Is it moral to force someone ...[insert anything here...]?
Always ... Always No. Forcing someone against their will sexually is rape. Forcing something physically against their will is abuse. Forcing something mentally against their will is mind control. Whatever it is... it's a form of control and is usually thought to be morally wrong.


Your post has nothing to do with mine; it ignores my points to make your own. Yet...

I wrote "force someone to make a choice without first..."

That is a significant and substantial qualifier in the word "choice"-- and hardly the equivalent of your claim of "rape." That sort of rhetoric is emotional hostility and intellectual violence on your part, not on mine. In your model, asking someone if they would want to have sex is equivocal to "raping them."

There are many imperative choices in life, and I am not willing to concede that what one does about matters of the soul is not an internal imperative which may recur in one's life, and certainly not conceding that for another to point it out is somehow immoral. Surely you are not saying that no choice is imperative?

Yet, you seem to be claiming that no one has the right to even ask anything of another, and if they do, then that is violence. Good luck with that-- you are going to need it.



But on the other hand, one might argue that to have morals one must have some kind of faith in something or standards in something. Something that would keep them from behaving in a forceful way towards another human being.

I could be way off on this, but that's my gist and my opinion. What do you think about the more generalized view of morality and being forced to do something against your will?


As in the (mostly false) claim that "You cannot legislate morality?"

Of course, all authorities do exactly that-- legislate morality-- or at least ethics. Taxes are an ethical matter since they are about the redistribution of wealth or property. Murder is an ethical matter, universally legislated against. The difference between ethics and morals is that the former is external and the latter is an internal matter of conscience.




Speaking of forcing, technically being Christian or choosing to be Christian is giving up your free will. A gift from a God that you believe in so that you can choose to follow him freely, but after you make that choice your free will is more than likely null and void due to the strict guidelines of maintaining Good Standing status with your God and your Faith and your Church, etc etc.

### DATA RECORDS
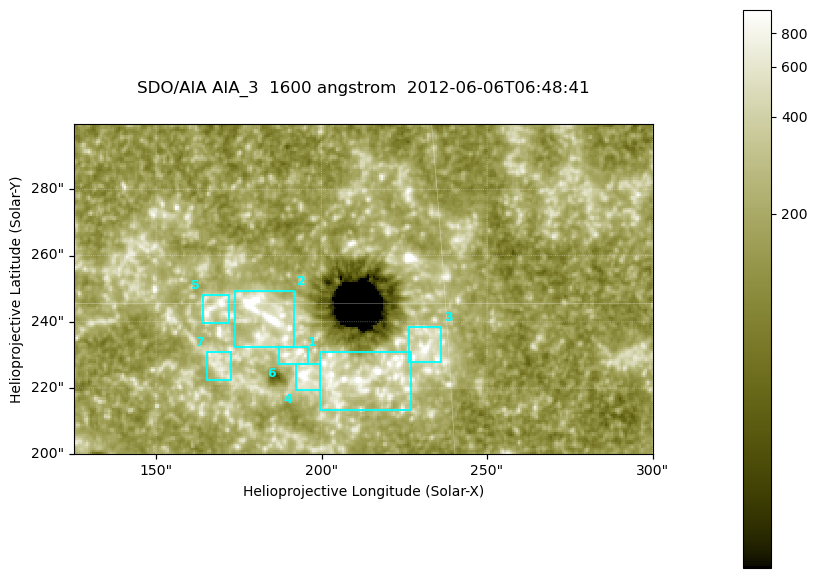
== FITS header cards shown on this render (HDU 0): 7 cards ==
TELESCOP= 'SDO/AIA '
INSTRUME= 'AIA_3   '
WAVELNTH=                 1600
WAVEUNIT= 'angstrom'
DATE-OBS= '2012-06-06T06:48:41.12'
CTYPE1  = 'HPLN-TAN'
CTYPE2  = 'HPLT-TAN'

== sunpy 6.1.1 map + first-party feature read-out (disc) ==
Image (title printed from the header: SDO/AIA AIA_3  1600 angstrom  2012-06-06T06:48:41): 287 x 164 px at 0.609 arcsec/px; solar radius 946 arcsec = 1552 px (partial field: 0.6% of the solar disc is inside the frame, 100% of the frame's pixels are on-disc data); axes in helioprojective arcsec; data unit not stated in the header (colour bar unlabelled)
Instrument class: DISC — disc imager (sunpy class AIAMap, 1600 A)
Bright regions (active regions / flare kernels): reference = the on-disc median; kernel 3 px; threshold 5 sigma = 331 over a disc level ~182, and >= 1.15x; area >= 47 px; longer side >= 3 px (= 1.8 arcsec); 7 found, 7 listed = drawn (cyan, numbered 1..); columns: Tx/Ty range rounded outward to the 2 arcsec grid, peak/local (2 s.f.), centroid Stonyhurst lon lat
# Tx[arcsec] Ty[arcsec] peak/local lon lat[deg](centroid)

### YOUR TASKS
1. In the discussion about morality and force, what difference between ethics and morals is given?
2. Transcribe the stretch of the discussion about morality and force from "Speaking of forcing, technically" through "Church, etc etc.".

### FINAL ANSWERS
1. Ethics is external, while morals are an internal matter of conscience.

2.
Speaking of forcing, technically being Christian or choosing to be Christian is giving up your free will. A gift from a God that you believe in so that you can choose to follow him freely, but after you make that choice your free will is more than likely null and void due to the strict guidelines of maintaining Good Standing status with your God and your Faith and your Church, etc etc.